◆ **Data records**:

⟨

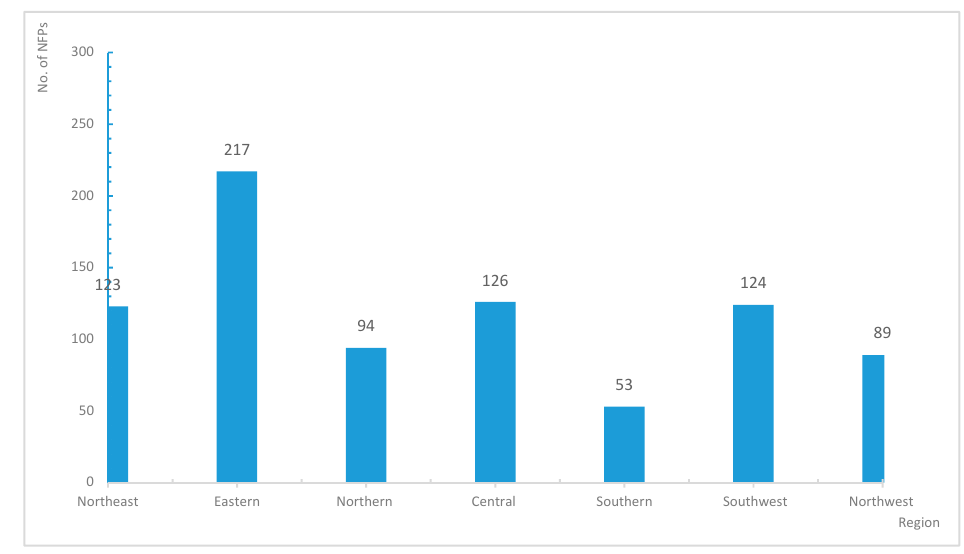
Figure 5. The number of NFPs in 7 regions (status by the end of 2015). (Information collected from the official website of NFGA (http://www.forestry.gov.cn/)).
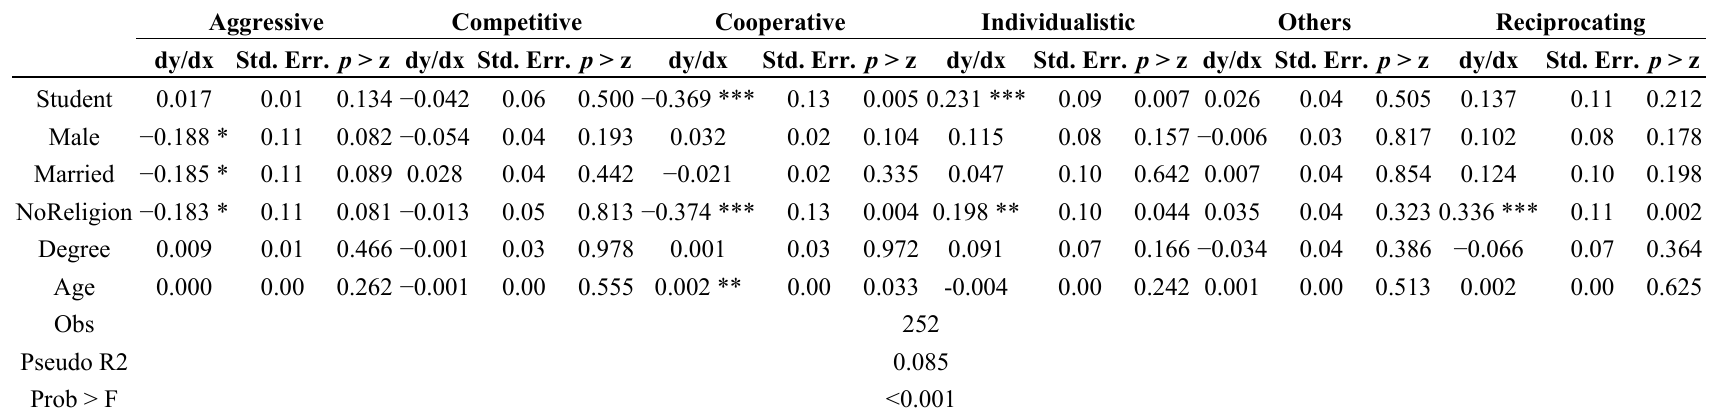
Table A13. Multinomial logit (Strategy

⟩
⟨

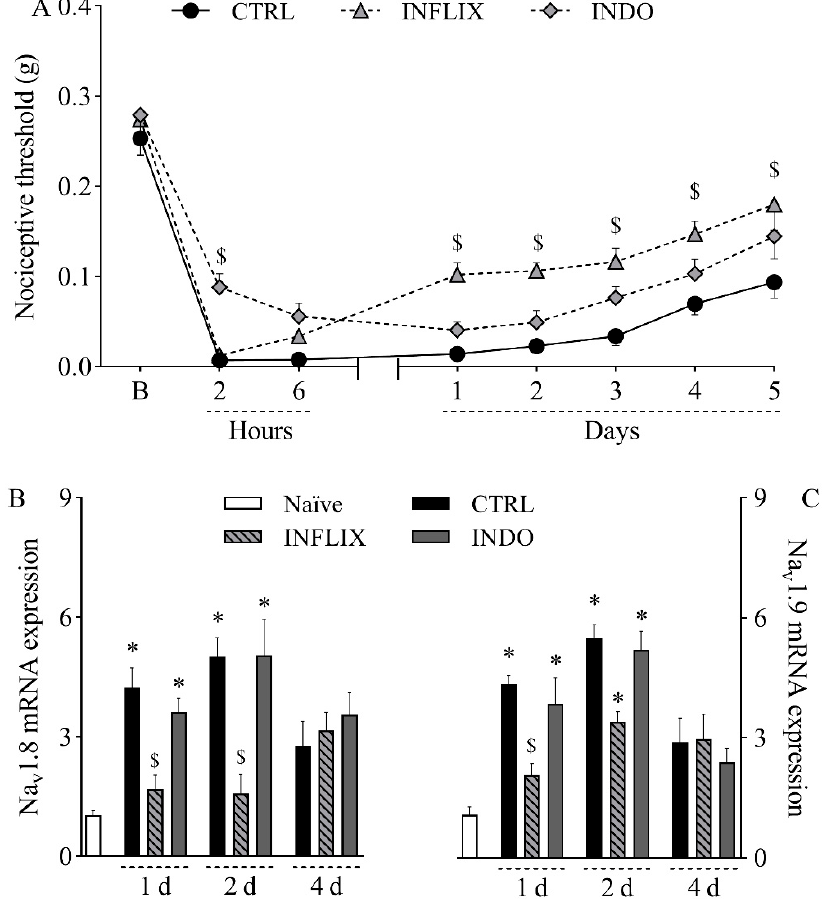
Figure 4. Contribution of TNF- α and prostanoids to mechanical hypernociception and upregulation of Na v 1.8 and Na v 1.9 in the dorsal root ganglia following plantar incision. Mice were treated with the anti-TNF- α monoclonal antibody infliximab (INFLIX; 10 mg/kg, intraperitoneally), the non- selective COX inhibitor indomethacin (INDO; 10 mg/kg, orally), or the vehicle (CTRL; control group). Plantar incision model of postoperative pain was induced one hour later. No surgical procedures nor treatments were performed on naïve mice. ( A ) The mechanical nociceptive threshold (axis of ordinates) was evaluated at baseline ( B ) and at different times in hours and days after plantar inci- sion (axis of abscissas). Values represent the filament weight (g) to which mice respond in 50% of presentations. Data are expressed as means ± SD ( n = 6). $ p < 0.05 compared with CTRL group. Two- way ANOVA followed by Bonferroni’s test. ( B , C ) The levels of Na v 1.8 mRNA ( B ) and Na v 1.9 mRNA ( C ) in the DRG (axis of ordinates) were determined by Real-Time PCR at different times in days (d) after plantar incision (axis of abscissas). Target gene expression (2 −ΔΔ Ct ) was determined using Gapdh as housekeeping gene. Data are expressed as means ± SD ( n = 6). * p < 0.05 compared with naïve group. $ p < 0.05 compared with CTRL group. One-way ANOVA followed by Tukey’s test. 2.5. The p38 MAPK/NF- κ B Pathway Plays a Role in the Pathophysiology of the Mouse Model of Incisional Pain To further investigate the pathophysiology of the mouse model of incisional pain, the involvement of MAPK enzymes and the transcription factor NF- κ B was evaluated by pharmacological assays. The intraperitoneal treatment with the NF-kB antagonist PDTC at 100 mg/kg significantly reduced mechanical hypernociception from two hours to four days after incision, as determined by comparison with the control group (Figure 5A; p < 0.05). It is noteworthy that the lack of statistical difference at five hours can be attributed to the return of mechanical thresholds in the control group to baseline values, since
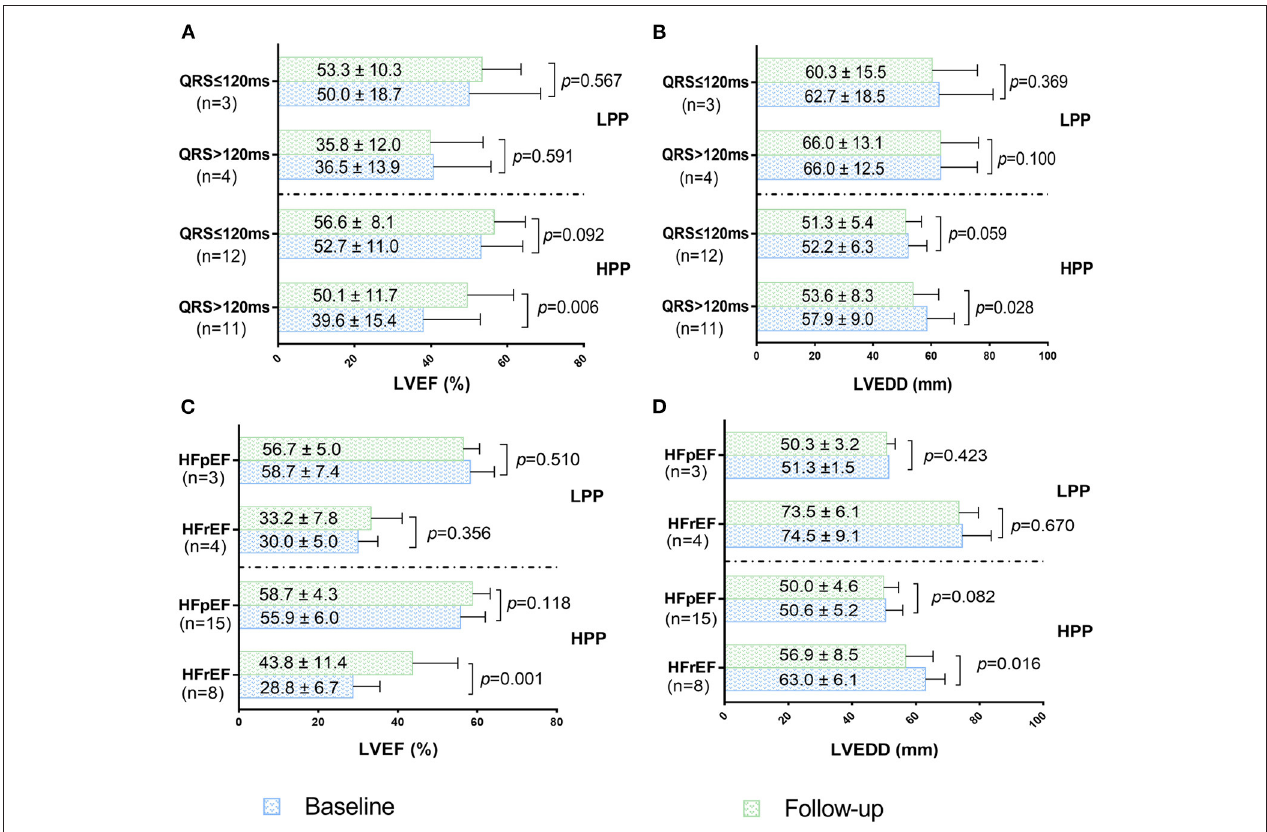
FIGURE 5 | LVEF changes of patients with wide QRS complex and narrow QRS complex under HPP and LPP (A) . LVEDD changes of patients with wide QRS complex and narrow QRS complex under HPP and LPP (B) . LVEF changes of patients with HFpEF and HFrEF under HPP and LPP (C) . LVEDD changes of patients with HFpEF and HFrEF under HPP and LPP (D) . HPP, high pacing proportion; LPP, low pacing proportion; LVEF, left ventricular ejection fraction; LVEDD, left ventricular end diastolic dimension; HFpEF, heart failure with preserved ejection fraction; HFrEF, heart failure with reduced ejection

⟩
⟨

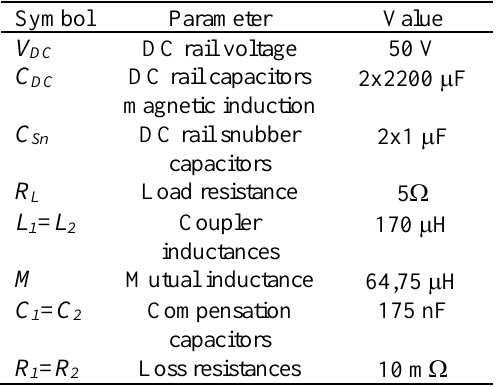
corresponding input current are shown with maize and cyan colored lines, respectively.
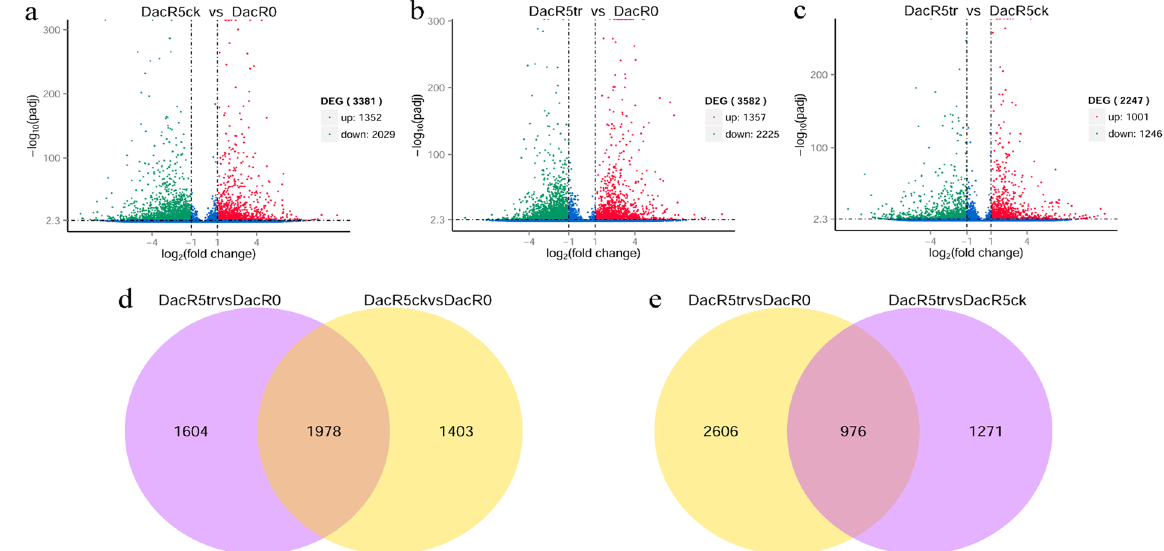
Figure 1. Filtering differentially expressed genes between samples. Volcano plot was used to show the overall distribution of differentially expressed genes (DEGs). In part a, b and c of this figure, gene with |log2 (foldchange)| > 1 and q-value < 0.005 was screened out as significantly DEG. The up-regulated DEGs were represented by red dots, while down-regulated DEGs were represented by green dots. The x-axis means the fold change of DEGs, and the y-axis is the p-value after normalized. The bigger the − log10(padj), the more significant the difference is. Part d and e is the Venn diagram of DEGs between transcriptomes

⟩

◆ **Exercise brief**: Using the records above, return word for word the lines that begin at the one containing "Figure 5. The" and end at the one containing "Table A13. Multinomial logit (Strategy", both of them included and no pictures.

◆ **Output**:
Figure 5. The number of NFPs in 7 regions (status by the end of 2015). (Information collected from the official website of NFGA (http://www.forestry.gov.cn/)).
Table A13. Multinomial logit (Strategy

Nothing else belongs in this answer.